From a professional politician's point of view, Senate Majority Leader Mitch McConnell - who has been in government for 42 years and is married to a woman who has been in government for nearly a dozen years, serving in the Cabinet of two presidents - had ample reason to want to keep the Senate in session.

"In order to provide more time to complete action on important legislative items and process nominees that have been stalled by a lack of cooperation from our friends across the aisle," the Kentucky lawmaker said in a statement Tuesday, "the Senate will delay the start of the August recess until the third week of August."

That is Mr. McConnell as Mr. Dutiful, with a dash of partisanship, but it is not difficult to imagine Senate Minority Leader Chuck Schumer of New York issuing the exact statement were the partisan profile of Washington reversed.

But I cannot repress from my memory a remark from a member of the inner circle of the late Gov. Mario M. Cuomo of New York, another dutiful soul who, on a visit to Disney World to give a speech in Florida, spent the entire time in a hotel room with the blinds closed. Mr. Cuomo's greatest character flaw, this associate said, was that he never took a vacation.

A study released early this year by the international market-research firm GfK showed that the city where people took the fewest days off was Washington, D.C., which gives the lie to the notion that the capital is full of slackers. (The city where people take the most vacation is Pittsburgh.) No one on Earth - certainly not this typist, who lived in the capital for nearly a quarter century but who now resides happily amid the hills and along the shores of the three rivers - argues that people in Washington have greater perspective than people in Pittsburgh.

The point is that the nation's lawmakers would be better served by spending some time in mountainside contemplation or lakeside leisure -both available here in the mountains of New Hampshire - than by spending an additional fortnight hearing mind-numbing legislative mumbo-jumbo, fighting over rules of order, fulminating at cable hosts, obsessing over presidential tweets and preparing statements seeking to explain the inexplicable to the incredulous.

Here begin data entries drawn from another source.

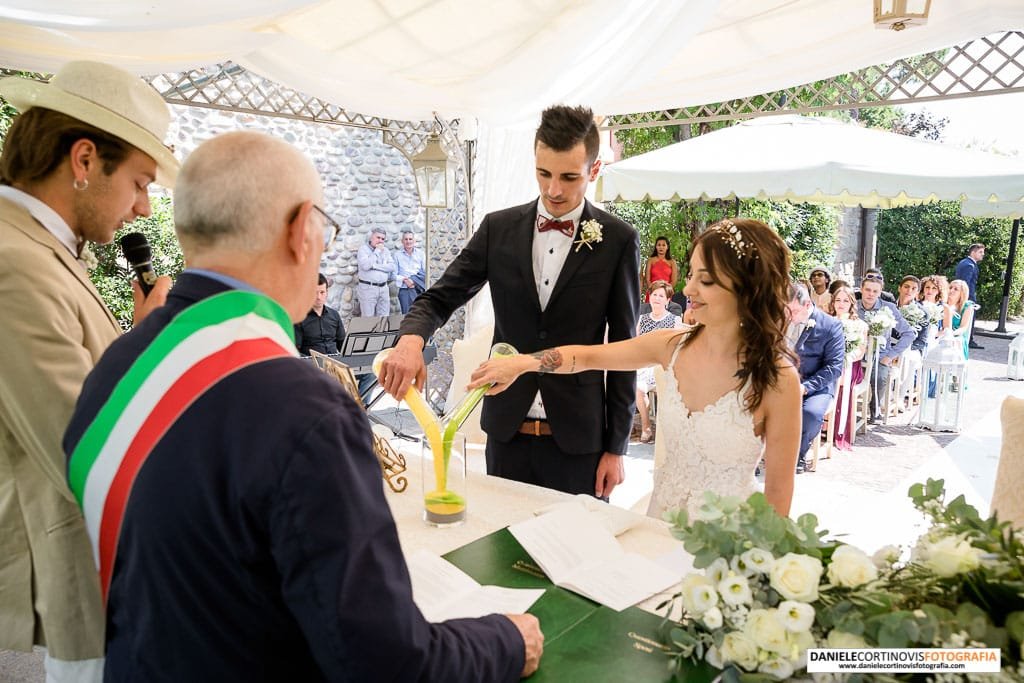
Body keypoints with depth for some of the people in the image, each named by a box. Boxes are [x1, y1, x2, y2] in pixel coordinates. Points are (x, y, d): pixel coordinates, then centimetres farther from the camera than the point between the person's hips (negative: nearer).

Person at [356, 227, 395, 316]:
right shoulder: (363, 248, 0)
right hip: (368, 288, -5)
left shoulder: (385, 250, 13)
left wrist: (374, 266, -11)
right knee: (368, 318, -5)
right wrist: (377, 251, -9)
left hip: (383, 288, 5)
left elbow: (392, 267, 0)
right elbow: (365, 266, -17)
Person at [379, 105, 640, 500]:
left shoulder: (619, 241, -5)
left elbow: (624, 349, -3)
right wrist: (411, 339, -23)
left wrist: (616, 447, -2)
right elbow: (441, 297, 1)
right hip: (506, 429, 2)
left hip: (578, 437, -2)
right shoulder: (499, 228, 2)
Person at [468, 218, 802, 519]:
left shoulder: (778, 379, -17)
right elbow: (588, 356, 4)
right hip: (661, 518, 4)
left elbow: (778, 494, -9)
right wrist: (523, 362, -10)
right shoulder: (673, 346, -5)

Nor would it hurt members of Congress to walk the streets of their hometowns and encounter the members of the public who sent them to Washington only to see them bicker among themselves and belittle each other. Yes, they just recently had a recess. But truly they cannot be amid the people too often.

The work will always be there, and in most cases - perhaps not on health care, where additional hearings might be of value - the work can be accomplished in a fraction of the time Congress usually consumes. Here's advice from the pages of the Harvard Business Review: "If you plan ahead, create social connections on the trip, go far from your work and feel safe, 94 percent of vacations have a good [return on investment] in terms of your energy and outlook upon returning to work."

So, members of Congress: Take a swim. Take a hike. Awaken to the sunrise and gaze at the sunset. Hold a town meeting or two and keep your ears, and your mind, open. Listen, too, to Cromwell: "Go, get you out! Make haste! Ye venal slaves be gone! So! Take away that shining bauble there, and lock up the doors. In the name of God, go!"

David Shribman, a Pulitzer Prize winner in journalism, is executive editor of the Pittsburgh Post-Gazette.